Com relação ao meu Estado posso falar com muita certeza que é um dos Estados do Brasil que tem a maior seriedade com o artista popular, quando se tem uma secretaria chamada AD Diper [Agência de Desenvolvimento Econômico de Pernambuco],  os secretários de turismo e cultura que trabalham muito. Respeito. Contrata-se, financiam, apoiam. Tem vários projetos que eles contemplam. Os pontos de cultura que recebem verba anualmente para manter-se vivo! O ponto de cultura… Eu  conheço algumas pessoas, o Afoxé Alilinho No, a Casa da Rabeca de Mestre Salu, Dona Selma do Coco, Zeca do Rolete e outros e outros, que mantém-se vivos com os projetos, porque tem que dizer o que vai fazer para receber a verba, prestar conta e seguir. Tem alguns terreiros de Candomblé que recebem máquinas, todo o equipamento para a cozinha para manter o alunado ali, porque é uma forma de dar ocupação aos jovens, além de aprender uma cultura que pode servir amanhã para o currículo de sua vida. Também retira das ruas. Não é gastar dinheiro com que estão fazendo aí não, roubando, isso é uma praga que tem que ser exterminada. O dinheiro que possa passar para a cultura e beneficiar quem faz cultura consequentemente essas pessoas estão educando, ajudando o governo a manter-se calmo, ordeiro, o trabalhador saber as suas funções. E são cidadãos. Não tem mais ensino qualificado nas escolas, o alunato está aí, parece um bocado de bicho em sala de aula. No meu tempo o meu professor era meu segundo pai, segunda mãe, se respeitava. Eu não sei se era tão certo, né, por conta do tempo da ditadura, mas naquela época se cantava o Hino Nacional, amor pela sua pátria, valorização geral. Pernambuco ainda se mantém nesse patamar. O governo tem uma valorização muito forte com a cultura e com o turismo. Estão sempre agregando a mais, a mais, para que o Estado esteja sempre numa situação privilegiada. Em outros Estados eu não vejo tanto, mas Pernambuco, particularmente eu posso lhe garantir, valoriza muito o artista popular. Além de outras coisas. Tem tantos eventos importantes culturais lá. É impressionante.

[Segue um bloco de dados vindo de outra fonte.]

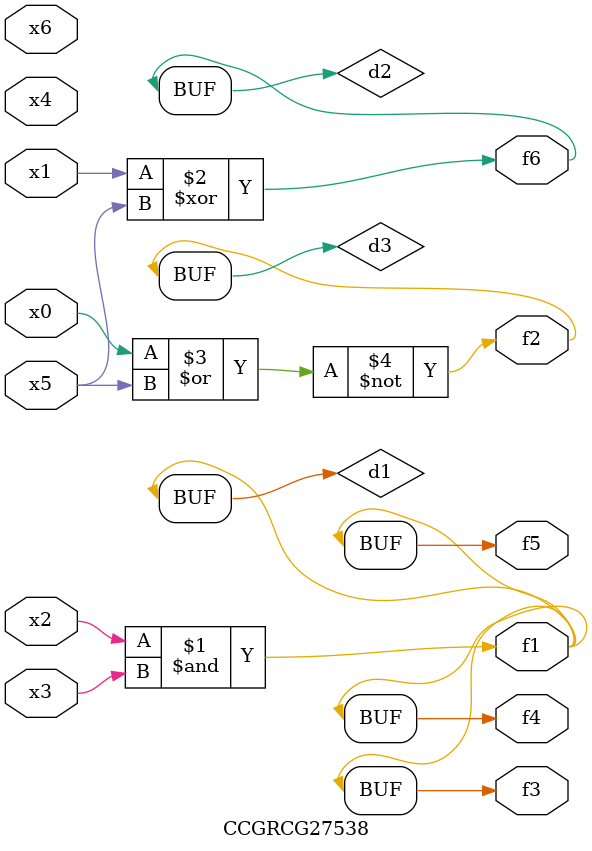
<source format=v>
module CCGRCG27538(
	input x0, x1, x2, x3, x4, x5, x6,
	output f1, f2, f3, f4, f5, f6
);

	wire d1, d2, d3;

	and (d1, x2, x3);
	xor (d2, x1, x5);
	nor (d3, x0, x5);
	assign f1 = d1;
	assign f2 = d3;
	assign f3 = d1;
	assign f4 = d1;
	assign f5 = d1;
	assign f6 = d2;
endmodule

</source>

Se uma pessoa desejar conhecer mais sobre sua história e sobre o seu trabalho, como faz? 

Na integração tecnológica eu sou muito devagar, eu confesso. Eu estou preocupado com isso. Eu não tenho obrigação nenhuma de estar na internet, em site nem nada. Lá em Olinda eu estou fazendo visitas marcadas, além de falar sobre os bonecos eu faço pequenas oficinas, aulas.

Aonde acontecem?

Na Rua Prudente de Morais, na oficina chamada Espaço Cultural Café. É um sobrado de século XVII, muito bem conservado, aí tá lá uma centena de bonecos. Todo mundo pode ir me ver, com hora marcada, grupo marcado, onde vou tá falando, palestrando sobre a vivência desse brincante, dessa coisa do boneco gigante, além de fazer uma pequena oficina. Conheço muitos que adoraram de estar presente com o artista e falando e compreendendo e não aquela distância de estar vendo um quadro e não saber nem de quem é. “Eu vi, falei, tirei uma foto com ele”. Isso contribui muito, fortalece muito. São quatro horas durante o dia ou quatro horas durante a tarde ou à noite. O turista passa a ver a cultura local. Eu estou com essa nova etapa, em Olinda, na Prudente de Morais, Espaço Café.